Haber Metni
····················

İstanbul 27. Ağır Ceza Mahkemesi tarafından görülen davanın bugünkü duruşmasında ilk olarak eski Cumhuriyet yazarı Mehmet Faraç “tanık” sıfatıyla dinlendi. Önceki duruşmalarda iş akdinin, bir kadın çalışanı saçlarından tutarak yerde sürüklediği gerekçesiyle feshedildiği belirtilen Faraç, sanık avukatlarından Tora Pekin’in “2009 senesinde gazete binasının tamamen dışında başka büroda çalışmanız istendi. Oraya geçtiniz. Nedenini anlatır mısınız?” sorusu üzerine “Böyle tuzak sorular yakışmıyor” dedi.

İfadesi boyunca, gazetenin yayın politikasını değiştirdiğini iddia ettiği Cumhuriyet Gazetesi Vakfı Başkanı Orhan Erinç’e yönelik tepkisini dile getiren Faraç, daha sonra eski Cumhuriyet muhabirlerinden Leyla Tavşanoğlu’nun Erinç’in “talimatı” ile Pensilvanya’ya gönderildiğini ileri sürdü.

Leyla Tavşanoğlu ise darbe girişiminin planlayıcısı olduğu belirtilen Fethullah Gülen’i, vakıf yönetiminin isteğiyle Pensilvanya’da ziyaret ettiği yolundaki iddiayı yalanladı. “2014’te Gazeteci ve Yazarlar Vakfı beni ve başka gazeteci ve akademisyenleri davet etti. Vakıf ve gazete yönetiminde olan İbrahim Yıldız’dan izin aldım. Gülen de oradaydı. Sonra yazmaya değer haber görmedim ondan yazmadım” diyen Tavşanoğlu, Tora Pekin’in “Bir gazetecinin Pensilvanya’ya gitmesini kesinlikle suç olduğunu düşünmüyorum. Ama bu konuyla ilgili Orhan Erinç size bir şey dedi mi?” sorusunu yanıtsız bıraktı. Bunun üzerine Pekin, “Kendisi bana ‘Gitmesen iyi olur’ dediğini aktarmıştı. Gelince kendisi de burada sorar” ifadesini kullandı.

····················

Ham Veriler
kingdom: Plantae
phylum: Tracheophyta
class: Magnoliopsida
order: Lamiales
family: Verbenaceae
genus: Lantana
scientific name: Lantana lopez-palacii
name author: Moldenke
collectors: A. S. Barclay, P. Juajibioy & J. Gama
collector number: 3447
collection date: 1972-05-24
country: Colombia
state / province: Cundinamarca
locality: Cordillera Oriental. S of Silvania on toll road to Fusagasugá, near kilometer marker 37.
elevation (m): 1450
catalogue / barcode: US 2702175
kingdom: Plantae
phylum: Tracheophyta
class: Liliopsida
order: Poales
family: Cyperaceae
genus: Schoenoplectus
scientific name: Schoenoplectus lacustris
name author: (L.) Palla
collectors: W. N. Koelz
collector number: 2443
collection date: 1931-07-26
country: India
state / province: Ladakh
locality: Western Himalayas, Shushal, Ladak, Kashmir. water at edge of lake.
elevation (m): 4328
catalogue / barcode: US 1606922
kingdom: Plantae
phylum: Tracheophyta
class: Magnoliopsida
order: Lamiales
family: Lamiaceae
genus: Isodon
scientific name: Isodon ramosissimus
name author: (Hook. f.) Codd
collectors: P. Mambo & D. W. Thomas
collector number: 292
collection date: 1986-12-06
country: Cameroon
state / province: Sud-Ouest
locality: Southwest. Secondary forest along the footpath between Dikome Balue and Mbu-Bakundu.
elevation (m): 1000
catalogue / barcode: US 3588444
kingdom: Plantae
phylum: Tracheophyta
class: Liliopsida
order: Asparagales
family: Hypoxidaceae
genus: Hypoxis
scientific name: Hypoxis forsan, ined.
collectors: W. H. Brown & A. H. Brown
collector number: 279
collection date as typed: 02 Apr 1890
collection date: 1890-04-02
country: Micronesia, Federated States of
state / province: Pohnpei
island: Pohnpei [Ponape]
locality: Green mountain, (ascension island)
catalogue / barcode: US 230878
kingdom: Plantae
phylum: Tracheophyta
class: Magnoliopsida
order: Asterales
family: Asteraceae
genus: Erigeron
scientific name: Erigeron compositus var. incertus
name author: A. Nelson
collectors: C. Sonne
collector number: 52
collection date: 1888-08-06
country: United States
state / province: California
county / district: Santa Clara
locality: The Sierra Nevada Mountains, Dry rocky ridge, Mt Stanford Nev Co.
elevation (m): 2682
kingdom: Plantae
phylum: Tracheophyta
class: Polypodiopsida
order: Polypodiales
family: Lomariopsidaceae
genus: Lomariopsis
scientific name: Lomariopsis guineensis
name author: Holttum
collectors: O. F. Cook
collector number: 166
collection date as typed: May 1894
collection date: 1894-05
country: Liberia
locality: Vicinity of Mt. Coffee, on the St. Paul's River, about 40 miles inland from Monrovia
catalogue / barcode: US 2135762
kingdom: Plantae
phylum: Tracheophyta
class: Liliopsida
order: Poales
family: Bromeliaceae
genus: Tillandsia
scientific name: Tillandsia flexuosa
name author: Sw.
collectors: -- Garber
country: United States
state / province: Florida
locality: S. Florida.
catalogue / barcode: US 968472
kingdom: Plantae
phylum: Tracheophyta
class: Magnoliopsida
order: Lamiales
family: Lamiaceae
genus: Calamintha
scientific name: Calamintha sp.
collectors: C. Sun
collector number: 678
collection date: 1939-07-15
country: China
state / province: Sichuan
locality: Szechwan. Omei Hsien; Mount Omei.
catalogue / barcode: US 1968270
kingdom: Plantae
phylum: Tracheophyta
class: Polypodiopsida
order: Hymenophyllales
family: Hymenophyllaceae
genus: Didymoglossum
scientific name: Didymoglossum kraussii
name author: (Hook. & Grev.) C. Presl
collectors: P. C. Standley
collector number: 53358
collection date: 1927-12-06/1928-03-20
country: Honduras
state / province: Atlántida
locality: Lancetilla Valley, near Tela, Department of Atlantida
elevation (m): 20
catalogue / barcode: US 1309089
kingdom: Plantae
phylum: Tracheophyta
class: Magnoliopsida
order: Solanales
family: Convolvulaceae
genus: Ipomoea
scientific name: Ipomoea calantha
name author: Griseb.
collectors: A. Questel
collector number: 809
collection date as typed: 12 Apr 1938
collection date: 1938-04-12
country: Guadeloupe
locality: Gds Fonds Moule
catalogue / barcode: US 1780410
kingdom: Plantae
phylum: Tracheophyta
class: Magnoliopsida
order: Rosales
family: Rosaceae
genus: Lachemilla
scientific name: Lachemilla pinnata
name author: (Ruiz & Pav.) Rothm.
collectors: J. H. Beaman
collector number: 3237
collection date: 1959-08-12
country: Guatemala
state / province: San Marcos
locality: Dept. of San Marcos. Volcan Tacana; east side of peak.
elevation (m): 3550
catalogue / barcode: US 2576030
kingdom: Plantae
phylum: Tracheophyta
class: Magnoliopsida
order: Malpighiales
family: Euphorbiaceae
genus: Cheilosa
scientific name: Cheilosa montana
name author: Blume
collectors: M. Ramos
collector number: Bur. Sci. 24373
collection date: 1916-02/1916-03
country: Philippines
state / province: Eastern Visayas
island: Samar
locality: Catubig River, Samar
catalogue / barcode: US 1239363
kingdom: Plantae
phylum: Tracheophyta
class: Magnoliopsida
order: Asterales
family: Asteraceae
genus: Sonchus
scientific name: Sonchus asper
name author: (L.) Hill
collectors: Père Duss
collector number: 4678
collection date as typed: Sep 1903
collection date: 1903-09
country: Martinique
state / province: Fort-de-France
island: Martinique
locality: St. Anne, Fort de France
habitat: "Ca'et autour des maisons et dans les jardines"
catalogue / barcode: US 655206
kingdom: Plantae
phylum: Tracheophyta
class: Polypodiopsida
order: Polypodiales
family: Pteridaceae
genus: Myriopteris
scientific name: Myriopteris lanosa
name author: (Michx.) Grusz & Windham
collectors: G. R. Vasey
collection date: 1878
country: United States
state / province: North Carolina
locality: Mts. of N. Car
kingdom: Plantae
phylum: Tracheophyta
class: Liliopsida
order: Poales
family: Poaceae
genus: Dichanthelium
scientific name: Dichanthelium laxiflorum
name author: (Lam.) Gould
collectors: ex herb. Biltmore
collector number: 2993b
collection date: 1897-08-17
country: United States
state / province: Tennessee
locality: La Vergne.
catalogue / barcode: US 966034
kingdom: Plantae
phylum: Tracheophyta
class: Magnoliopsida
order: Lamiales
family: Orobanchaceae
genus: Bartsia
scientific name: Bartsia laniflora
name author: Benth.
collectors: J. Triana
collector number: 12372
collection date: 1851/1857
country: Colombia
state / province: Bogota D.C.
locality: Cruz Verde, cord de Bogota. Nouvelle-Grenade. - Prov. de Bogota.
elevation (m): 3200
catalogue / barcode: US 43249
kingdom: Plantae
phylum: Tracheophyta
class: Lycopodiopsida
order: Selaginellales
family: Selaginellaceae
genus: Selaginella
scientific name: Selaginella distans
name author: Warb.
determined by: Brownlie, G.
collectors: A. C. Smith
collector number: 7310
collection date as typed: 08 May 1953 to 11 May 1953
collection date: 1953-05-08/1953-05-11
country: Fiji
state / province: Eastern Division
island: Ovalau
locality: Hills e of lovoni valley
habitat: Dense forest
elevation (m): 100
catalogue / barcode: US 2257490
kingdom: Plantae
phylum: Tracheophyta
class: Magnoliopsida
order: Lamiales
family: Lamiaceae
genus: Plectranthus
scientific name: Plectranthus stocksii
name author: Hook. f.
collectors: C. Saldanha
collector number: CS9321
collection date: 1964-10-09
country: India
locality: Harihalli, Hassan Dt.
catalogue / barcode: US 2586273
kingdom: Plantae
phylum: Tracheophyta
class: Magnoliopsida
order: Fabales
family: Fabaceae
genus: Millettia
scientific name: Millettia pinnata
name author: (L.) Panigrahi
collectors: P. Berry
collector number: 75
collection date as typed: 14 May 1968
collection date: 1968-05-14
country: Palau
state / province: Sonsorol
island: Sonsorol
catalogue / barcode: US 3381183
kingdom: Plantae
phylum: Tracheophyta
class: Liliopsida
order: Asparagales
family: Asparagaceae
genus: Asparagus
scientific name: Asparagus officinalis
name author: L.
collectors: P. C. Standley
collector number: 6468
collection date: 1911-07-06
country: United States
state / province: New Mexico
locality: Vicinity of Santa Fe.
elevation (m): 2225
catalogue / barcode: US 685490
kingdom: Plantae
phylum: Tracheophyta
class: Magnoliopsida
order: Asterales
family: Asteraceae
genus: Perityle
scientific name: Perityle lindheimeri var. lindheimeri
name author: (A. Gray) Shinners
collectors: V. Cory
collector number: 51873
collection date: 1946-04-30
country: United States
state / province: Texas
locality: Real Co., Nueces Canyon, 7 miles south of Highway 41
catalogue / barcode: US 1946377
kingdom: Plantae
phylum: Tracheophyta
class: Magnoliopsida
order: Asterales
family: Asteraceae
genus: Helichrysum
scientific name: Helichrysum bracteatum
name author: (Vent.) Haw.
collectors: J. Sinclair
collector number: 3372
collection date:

····················

Verilen Görevler
1. Duruşma haberinden bir bölümü alıntılayın: "İstanbul 27. Ağır" sözlerinin geçtiği yerden başlayın, "gönderildiğini ileri sürdü." sözlerinden sonra durun.
2. Duruşma haberini kaldığı yerden devam ettirin.

Sırayla Yanıtlar
1.
İstanbul 27. Ağır Ceza Mahkemesi tarafından görülen davanın bugünkü duruşmasında ilk olarak eski Cumhuriyet yazarı Mehmet Faraç “tanık” sıfatıyla dinlendi. Önceki duruşmalarda iş akdinin, bir kadın çalışanı saçlarından tutarak yerde sürüklediği gerekçesiyle feshedildiği belirtilen Faraç, sanık avukatlarından Tora Pekin’in “2009 senesinde gazete binasının tamamen dışında başka büroda çalışmanız istendi. Oraya geçtiniz. Nedenini anlatır mısınız?” sorusu üzerine “Böyle tuzak sorular yakışmıyor” dedi.

İfadesi boyunca, gazetenin yayın politikasını değiştirdiğini iddia ettiği Cumhuriyet Gazetesi Vakfı Başkanı Orhan Erinç’e yönelik tepkisini dile getiren Faraç, daha sonra eski Cumhuriyet muhabirlerinden Leyla Tavşanoğlu’nun Erinç’in “talimatı” ile Pensilvanya’ya gönderildiğini ileri sürdü.

2.
Daha sonra kürsüye, Cumhuriyet Gazetesi Okurları Platformu (CUMOK) Koordinatörü Namık Kemal Boya çağırıldı. Boya, üye hâkimin, “Aydın Engin’i, İlhan Selçuk’un uzaklaştırdığı söyleniyor” ifadesine “Ben birkaç kişiden ‘Kapıdan içeri girmeyecek’ dediğini duydum” karşılığını verdi. Boya’nın iddiası üzerine Cumhuriyet yazarı Aydın Engin söz aldı ve şunları söyledi:

“2002’de İlhan Selçuk herkesi toplayarak ‘Artık milliyetçi çizgi izleyeceğiz’ dedi. Ben de ‘Milliyetçi değilim’ dedim ve istifa ettim. İlhan Abi beni kovmak şöyle dursun, ‘Beni çiğnemeden çıkamazsın’ dedi. Üstelik bu istifanın ardından yine İlhan Abi gazetenin başındayken, 2006 ya da 2007’de yeniden gazeteye gelmemi istedi. Ben reddettim. Yemin etmiş bir tanığın gönlünden geçenleri objektif gibi anlatması kabul edilebilir değil.”

Engin’in ardından Cumhuriyet Kitap’ın yayın yönetmeni Turhan Günay söz aldı, tirajların CUMOK sayesinde değil, haftanın iki günü gazete ile birlikte ücretsiz kitap verilmesi sonucu arttığını söyledi. Avukat Tora Pekin de Faraç ve Boya’nın “tirajlar düştü” iddiasının mahkemeye sundukları Basın İlan Kurumu verilerinde resmi olarak yalanlandığını kaydetti.

“İddialar akıl alacak gibi değil”
Duruşmada, savunma makamının tanıkları olarak eski CHP Genel Başkanı Altan Öymen ve DİSK Genel Başkanı Kani Beko dinlendi.

Altan Öymen, Bahri Belen’in “Cemaate yakın bir haber içerik olduğuna dair bir izleniminiz oldu mu? Bunu utanarak soruyorum ama” sorusunu “Öyle bir şey yok” diye yanıtladı.

Bir dönem Cumhuriyet’in birinci sayfasının yazarlığını yaptığını hatırlatan Öymen, “Yöneltilen iddialar akıl alacak gibi değil. Cumhuriyet öncelikle Atatürk’e bağlıdır. 1924’ten beri zaman içinde çok şey olmuştur ama bu değişmemiştir. Atatürkçülüğün yanlış kullanımına da karşıdır. ‘Bu Atatürkçülükse ben Atatürkçü değilim’ sözü Nadir Nadi’ye aittir” diye konuştu.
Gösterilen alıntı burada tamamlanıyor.